10.3341/kjo.2010.24.4.245
- Author:
Jinseon KIM
1
;
Woohyok CHANG
;
Min SAGONG
Author Information
1. Department of Ophthalmology, Yeungnam University College of Medicine, Daegu, Korea. eyesgm@hotmail.com
- Publication Type:Case Report
- Keywords:
Acute lymphoblastic leukemia;
Precursor cell lymphoblastic leukemia-lymphoma;
Serous retinal detachment
- MeSH:
Antineoplastic Agents/therapeutic use;
Female;
Fluorescein Angiography;
Follow-Up Studies;
Fundus Oculi;
Humans;
Middle Aged;
Precursor Cell Lymphoblastic Leukemia-Lymphoma/*complications/diagnosis/drug therapy;
Recovery of Function;
Retinal Detachment/diagnosis/*etiology/physiopathology;
Tomography, Optical Coherence;
Visual Acuity/physiology
- From:Korean Journal of Ophthalmology
2010;24(4):245-248
- CountryRepublic of Korea
- Language:English
-
Abstract:
We present a case of bilateral serous retinal detachment (SRD) as a presenting sign of Philadelphia chromosome-positive acute lymphoblastic leukemia (Ph+ ALL). A 45-year-old woman presented with decreased vision and was found to have bilateral serous retinal detachment.

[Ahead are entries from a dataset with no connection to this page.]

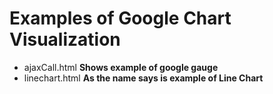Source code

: # Examples of Google Chart Visualization


  - ajaxCall.html **Shows example of google gauge**
  - linechart.html **As the name says is example of Line Chart**

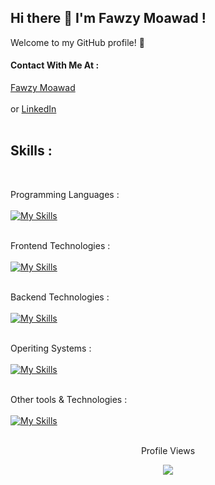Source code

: ## Hi there 👋 I'm Fawzy Moawad !   
Welcome to my GitHub profile! 🌟
#### Contact With Me At :
<a href="https://fawzymoawad.com/">Fawzy Moawad</a><br />
<br />
or <a href="https://www.linkedin.com/in/fawzy-moawad/">LinkedIn</a><br />
<br />
## Skills :
<br />

Programming Languages :<br />
<br />
[![My Skills](https://skillicons.dev/icons?i=html,css,sass,js,cs,py,swift)](https://skillicons.dev)
<br />
<br />

Frontend Technologies :<br />
<br />
[![My Skills](https://skillicons.dev/icons?i=bootstrap,tailwind,react,nextjs,jquery,pug)](https://skillicons.dev)
<br />
<br />

Backend Technologies :<br />
<br />
[![My Skills](https://skillicons.dev/icons?i=nodejs,mongodb,mysql)](https://skillicons.dev)
<br />
<br />

Operiting Systems :<br />
<br />
[![My Skills](https://skillicons.dev/icons?i=linux,kali,ubuntu,windows,apple)](https://skillicons.dev)
<br />
<br />

Other tools & Technologies :<br />
<br />
[![My Skills](https://skillicons.dev/icons?i=bash,powershell,vscode,visualstudio,androidstudio,pycharm,git,github,githubactions,gitlab,docker,kubernetes,ansible,redhat,npm,yarn,wordpress,postman,aws,docker,dotnet,vim,vercel,stackoverflow,codepen,raspberrypi,discord,notion,obsidian,ableton)](https://skillicons.dev)
<br />
<br />

<div align="center">
  <p align="center">Profile Views</p>
  <img src="https://profile-counter.glitch.me/Fawzy-Moawad/count.svg?"  />
</div>
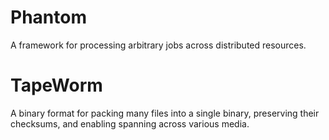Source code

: Phantom
=======

A framework for processing arbitrary jobs across distributed resources.


TapeWorm
========

A binary format for packing many files into a single binary, preserving their 
checksums, and enabling spanning across various media.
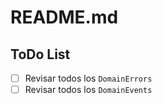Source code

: # README.md

## ToDo List

- [ ] Revisar todos los `DomainErrors`
- [ ] Revisar todos los `DomainEvents`

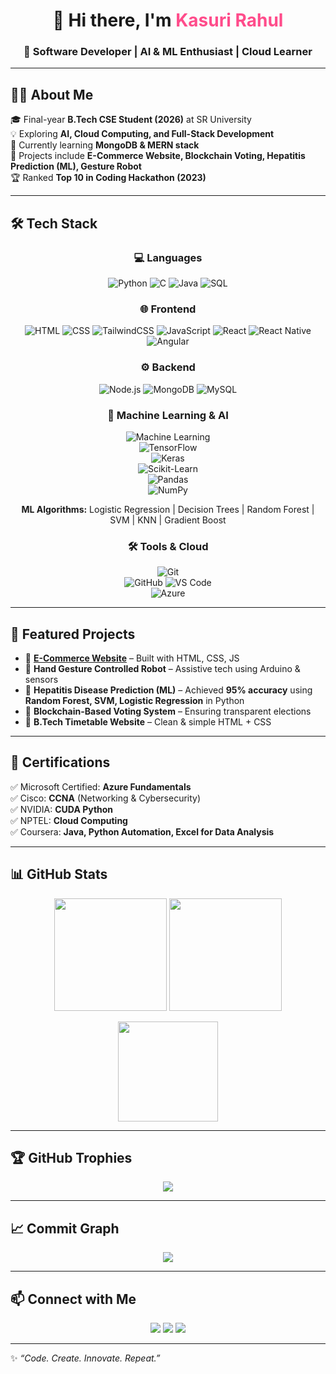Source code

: <!-- Header -->
<h1 align="center">👋 Hi there, I'm <span style="color:#ff4c8b;">Kasuri Rahul</span></h1>
<h3 align="center">🚀 Software Developer | AI & ML Enthusiast | Cloud Learner</h3>

---

## 👨‍💻 About Me  
🎓 Final-year **B.Tech CSE Student (2026)** at SR University  
💡 Exploring **AI, Cloud Computing, and Full-Stack Development**  
🌱 Currently learning **MongoDB & MERN stack**  
🔭 Projects include **E-Commerce Website, Blockchain Voting, Hepatitis Prediction (ML), Gesture Robot**  
🏆 Ranked **Top 10 in Coding Hackathon (2023)**  

---

## 🛠️ Tech Stack  

<div align="center">

### 💻 Languages  
![Python](https://img.shields.io/badge/Python-3670A0?style=for-the-badge&logo=python&logoColor=ffdd54) 
![C](https://img.shields.io/badge/C-00599C?style=for-the-badge&logo=c&logoColor=white) 
![Java](https://img.shields.io/badge/Java-orange?style=for-the-badge&logo=openjdk&logoColor=white) 
![SQL](https://img.shields.io/badge/SQL-025E8C?style=for-the-badge&logo=database&logoColor=white)  

### 🌐 Frontend  
![HTML](https://img.shields.io/badge/HTML5-E34F26?style=for-the-badge&logo=html5&logoColor=white) 
![CSS](https://img.shields.io/badge/CSS3-1572B6?style=for-the-badge&logo=css3&logoColor=white) 
![TailwindCSS](https://img.shields.io/badge/TailwindCSS-38B2AC?style=for-the-badge&logo=tailwind-css&logoColor=white) 
![JavaScript](https://img.shields.io/badge/JavaScript-F7DF1E?style=for-the-badge&logo=javascript&logoColor=black) 
![React](https://img.shields.io/badge/React-20232A?style=for-the-badge&logo=react&logoColor=61DAFB) 
![React Native](https://img.shields.io/badge/React_Native-20232A?style=for-the-badge&logo=react&logoColor=61DAFB) 
![Angular](https://img.shields.io/badge/Angular-DD0031?style=for-the-badge&logo=angular&logoColor=white)  

### ⚙️ Backend  
![Node.js](https://img.shields.io/badge/Node.js-339933?style=for-the-badge&logo=node.js&logoColor=white) 
![MongoDB](https://img.shields.io/badge/MongoDB-4EA94B?style=for-the-badge&logo=mongodb&logoColor=white) 
![MySQL](https://img.shields.io/badge/MySQL-4479A1?style=for-the-badge&logo=mysql&logoColor=white)  

### 🤖 Machine Learning & AI  
![Machine Learning](https://img.shields.io/badge/Machine%20Learning-102230?style=for-the-badge&logo=scikitlearn&logoColor=F7931E)  
![TensorFlow](https://img.shields.io/badge/TensorFlow-FF6F00?style=for-the-badge&logo=tensorflow&logoColor=white)  
![Keras](https://img.shields.io/badge/Keras-D00000?style=for-the-badge&logo=keras&logoColor=white)  
![Scikit-Learn](https://img.shields.io/badge/Scikit--Learn-F7931E?style=for-the-badge&logo=scikit-learn&logoColor=white)  
![Pandas](https://img.shields.io/badge/Pandas-150458?style=for-the-badge&logo=pandas&logoColor=white)  
![NumPy](https://img.shields.io/badge/NumPy-013243?style=for-the-badge&logo=numpy&logoColor=white)  

**ML Algorithms:** Logistic Regression | Decision Trees | Random Forest | SVM | KNN | Gradient Boost  

### 🛠️ Tools & Cloud  
![Git](https://img.shields.io/badge/Git-F05032?style=for-the-badge&logo=git&logoColor=white)  
![GitHub](https://img.shields.io/badge/GitHub-181717?style=for-the-badge&logo=github&logoColor=white) 
![VS Code](https://img.shields.io/badge/VS_Code-007ACC?style=for-the-badge&logo=visualstudiocode&logoColor=white)  
![Azure](https://img.shields.io/badge/Azure-0078D4?style=for-the-badge&logo=microsoftazure&logoColor=white)  

</div>

---

## 📂 Featured Projects  

- 🛒 **[E-Commerce Website](https://github.com/kasurirahul25/E-Commerce-Website)** – Built with HTML, CSS, JS  
- 🤖 **Hand Gesture Controlled Robot** – Assistive tech using Arduino & sensors  
- 🏥 **Hepatitis Disease Prediction (ML)** – Achieved **95% accuracy** using **Random Forest, SVM, Logistic Regression** in Python  
- 🔐 **Blockchain-Based Voting System** – Ensuring transparent elections  
- 📅 **B.Tech Timetable Website** – Clean & simple HTML + CSS  

---

## 🏅 Certifications  

✅ Microsoft Certified: **Azure Fundamentals**  
✅ Cisco: **CCNA** (Networking & Cybersecurity)  
✅ NVIDIA: **CUDA Python**  
✅ NPTEL: **Cloud Computing**  
✅ Coursera: **Java, Python Automation, Excel for Data Analysis**  

---

## 📊 GitHub Stats  

<p align="center">
  <img src="https://github-readme-stats.vercel.app/api?username=kasurirahul25&show_icons=true&theme=tokyonight&hide_border=true" height="180"/>
  <img src="https://github-readme-streak-stats.herokuapp.com/?user=kasurirahul25&theme=tokyonight&hide_border=true" height="180"/>
</p>

<p align="center">
  <img src="https://github-readme-stats.vercel.app/api/top-langs/?username=kasurirahul25&layout=compact&theme=tokyonight&hide_border=true" height="160"/>
</p>

---

## 🏆 GitHub Trophies  

<p align="center">
  <img src="https://github-profile-trophy.vercel.app/?username=kasurirahul25&theme=tokyonight&no-frame=true&row=1&column=6" />
</p>

---

## 📈 Commit Graph  

<p align="center">
  <img src="https://github-readme-activity-graph.vercel.app/graph?username=kasurirahul25&theme=tokyo-night&hide_border=true&bg_color=0d1117" />
</p>

---

## 📫 Connect with Me  

<p align="center">
  <a href="mailto:kasurirahul25@gmail.com"><img src="https://img.shields.io/badge/Email-D14836?style=for-the-badge&logo=gmail&logoColor=white"/></a>
  <a href="https://www.linkedin.com/in/kasuri-rahul"><img src="https://img.shields.io/badge/LinkedIn-0A66C2?style=for-the-badge&logo=linkedin&logoColor=white"/></a>
  <a href="https://github.com/kasurirahul25"><img src="https://img.shields.io/badge/GitHub-100000?style=for-the-badge&logo=github&logoColor=white"/></a>
</p>

---

✨ *“Code. Create. Innovate. Repeat.”*  
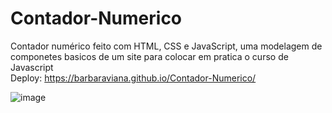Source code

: # Contador-Numerico
Contador numérico feito com HTML, CSS e JavaScript, uma modelagem de componetes basicos de um site para colocar em pratica o curso de Javascript<BR>
Deploy: https://barbaraviana.github.io/Contador-Numerico/<br>

![image](https://user-images.githubusercontent.com/81521722/202821201-e85c7489-0915-4631-bff2-6b0dc4354e77.png)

Peripheral blood smears revealed leukocytosis of 53.9x10(3)/microliter with 64.6% lymphoblasts. A bone marrow aspirate revealed the presence of lymphoblasts. Cytogenetic and molecular genetic analysis detected a reciprocal translocation between chromosome 9 and 22, t(9;22) (q34;q11). A diagnosis of Ph+ ALL was made. Following systemic chemotherapy, the bilateral SRD resolved completely with full recovery of vision. The sudden appearance of SRD should raise suspicion for leukemia. Prompt recognition of this disease is important for early systemic treatment and restoration of visual function.